## [The task]
Look through the records and copy each line that has "compartir" in it.
··· Dataset records ···
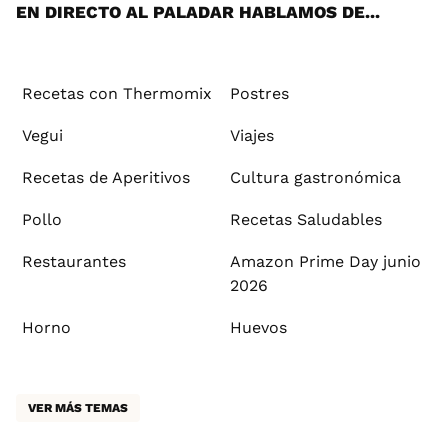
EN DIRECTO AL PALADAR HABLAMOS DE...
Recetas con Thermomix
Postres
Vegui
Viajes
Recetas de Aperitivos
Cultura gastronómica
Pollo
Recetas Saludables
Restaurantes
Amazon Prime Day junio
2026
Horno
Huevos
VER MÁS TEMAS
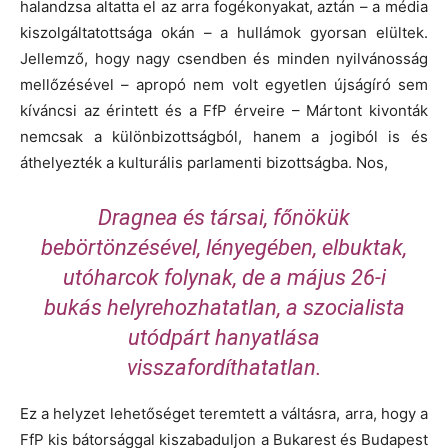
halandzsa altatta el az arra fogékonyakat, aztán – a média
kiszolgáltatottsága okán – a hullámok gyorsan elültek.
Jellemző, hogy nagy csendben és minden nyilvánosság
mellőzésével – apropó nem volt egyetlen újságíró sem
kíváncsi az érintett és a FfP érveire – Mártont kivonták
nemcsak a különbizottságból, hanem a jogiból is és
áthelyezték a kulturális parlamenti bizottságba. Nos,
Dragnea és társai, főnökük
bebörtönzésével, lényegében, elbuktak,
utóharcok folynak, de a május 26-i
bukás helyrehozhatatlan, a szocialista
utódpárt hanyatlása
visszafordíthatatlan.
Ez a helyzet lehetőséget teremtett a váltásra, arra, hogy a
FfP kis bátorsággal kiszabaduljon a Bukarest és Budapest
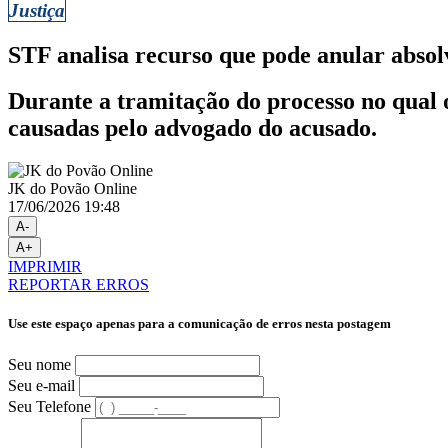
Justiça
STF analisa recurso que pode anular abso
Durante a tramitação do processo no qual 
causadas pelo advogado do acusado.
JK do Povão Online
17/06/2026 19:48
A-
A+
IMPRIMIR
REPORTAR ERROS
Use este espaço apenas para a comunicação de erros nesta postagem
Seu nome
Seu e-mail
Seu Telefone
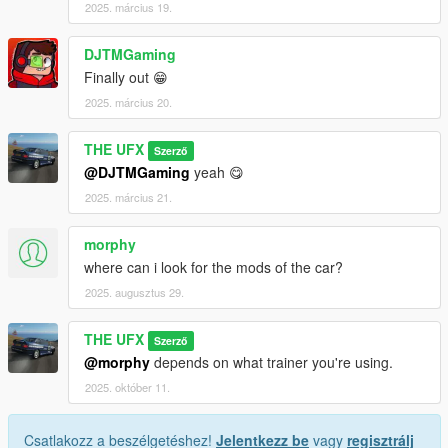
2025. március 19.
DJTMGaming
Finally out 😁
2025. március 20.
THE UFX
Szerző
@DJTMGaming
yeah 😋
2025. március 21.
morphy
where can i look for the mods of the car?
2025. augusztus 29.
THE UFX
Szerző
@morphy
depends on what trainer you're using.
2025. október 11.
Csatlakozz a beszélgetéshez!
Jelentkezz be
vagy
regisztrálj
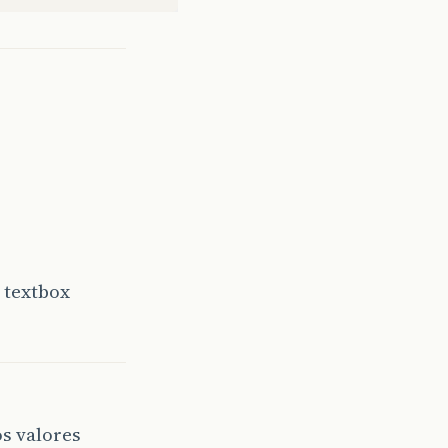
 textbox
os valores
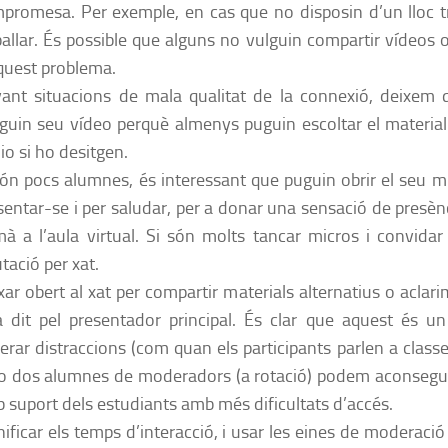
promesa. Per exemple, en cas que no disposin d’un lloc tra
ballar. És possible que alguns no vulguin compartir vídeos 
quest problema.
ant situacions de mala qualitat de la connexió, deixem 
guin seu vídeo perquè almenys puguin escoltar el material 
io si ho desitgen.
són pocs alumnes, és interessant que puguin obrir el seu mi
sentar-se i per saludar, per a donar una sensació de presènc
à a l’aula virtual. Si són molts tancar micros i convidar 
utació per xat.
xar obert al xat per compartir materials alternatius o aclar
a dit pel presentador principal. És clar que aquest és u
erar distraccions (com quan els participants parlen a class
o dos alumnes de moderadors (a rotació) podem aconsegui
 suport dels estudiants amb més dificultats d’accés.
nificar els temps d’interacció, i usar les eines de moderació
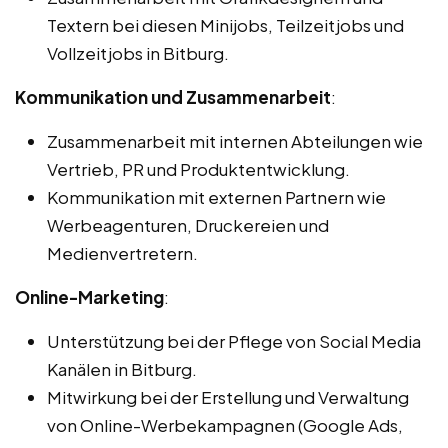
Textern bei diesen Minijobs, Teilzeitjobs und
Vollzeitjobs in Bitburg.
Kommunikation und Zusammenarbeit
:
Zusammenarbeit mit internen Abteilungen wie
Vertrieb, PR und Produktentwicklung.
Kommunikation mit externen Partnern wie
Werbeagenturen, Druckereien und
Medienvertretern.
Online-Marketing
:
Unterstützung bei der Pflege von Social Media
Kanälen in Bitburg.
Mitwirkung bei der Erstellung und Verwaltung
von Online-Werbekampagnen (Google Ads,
···
## [Solution to this problem]
ballar. És possible que alguns no vulguin compartir vídeos 
xar obert al xat per compartir materials alternatius o aclar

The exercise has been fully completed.